TD game entity system, help on optimization

So i was trying to make an entity system (client rendered) for my td game since my current one uses align on client which isn’t ideal for performance. I’m not really a good programmer so this code isn’t the best:

So my current system stats with only position calculation (not updating any model cframe) : 21~26ms on average for 20k enemies

My current current systel stats with moving models (updating cframe) : 36~45ms in average with only 2k enemies

I hope my calculation part isn’t too bad but once i try to update the enemy models cframe my performance just becomes really worse and everything i tried couldn’t change anything about it /:

I already sacrified a lot of readability to get even the smallest (micro) optimizations i could get
those micro optimzations had a really great effect on the calculation part which allowed me to double my performances, but on the cframe updating part i am unable to even optimize the script, so help would be really useful

NOTE: this is also not really good since i’m mainly only calculating the position , no rotation with it
and i’m using native luau

--!native
local replicatedStorage = game:GetService("ReplicatedStorage")
local replicatedFirst = game:GetService("ReplicatedFirst")

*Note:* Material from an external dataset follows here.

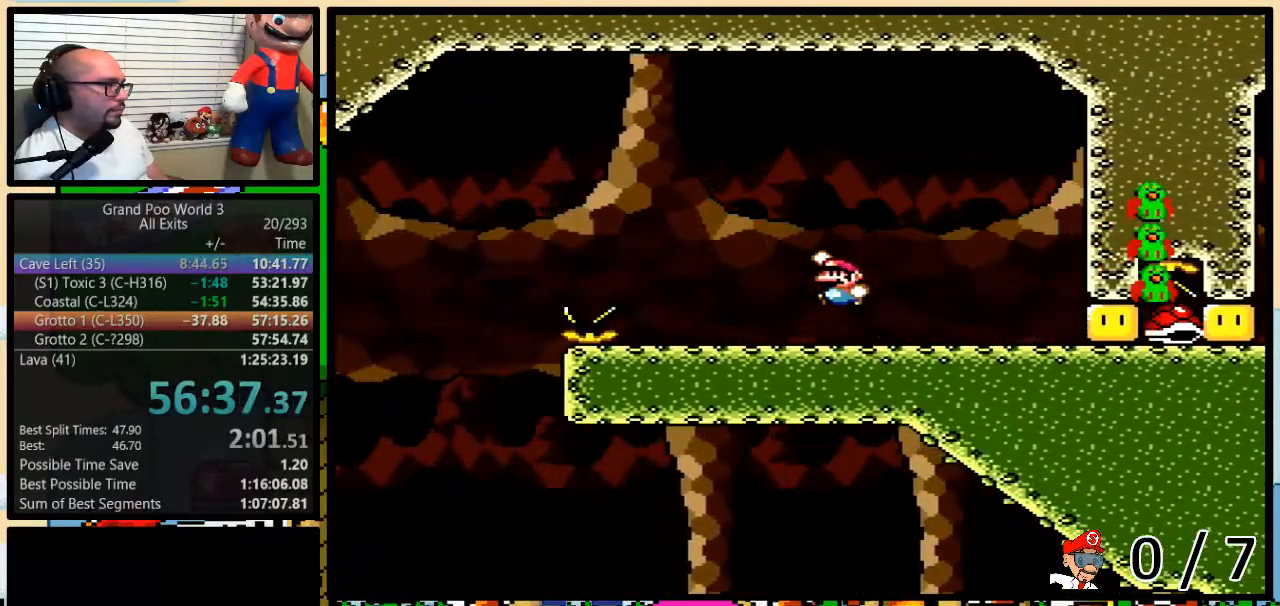
{"buttons": ["Y", "DPAD_RIGHT"]}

local modules = replicatedStorage.Modules
local clientModules = replicatedFirst.ClientModules

local enemyContainer = require(modules.EnemyContainer)
local playerSettings = require(clientModules.PlayerSettings)

local enemyHandler = {}
local frameCount = 0

function enemyHandler:CalculatePos(enemy)
	local nodesFolder = workspace.Nodes
	local currentTime = workspace:GetServerTimeNow()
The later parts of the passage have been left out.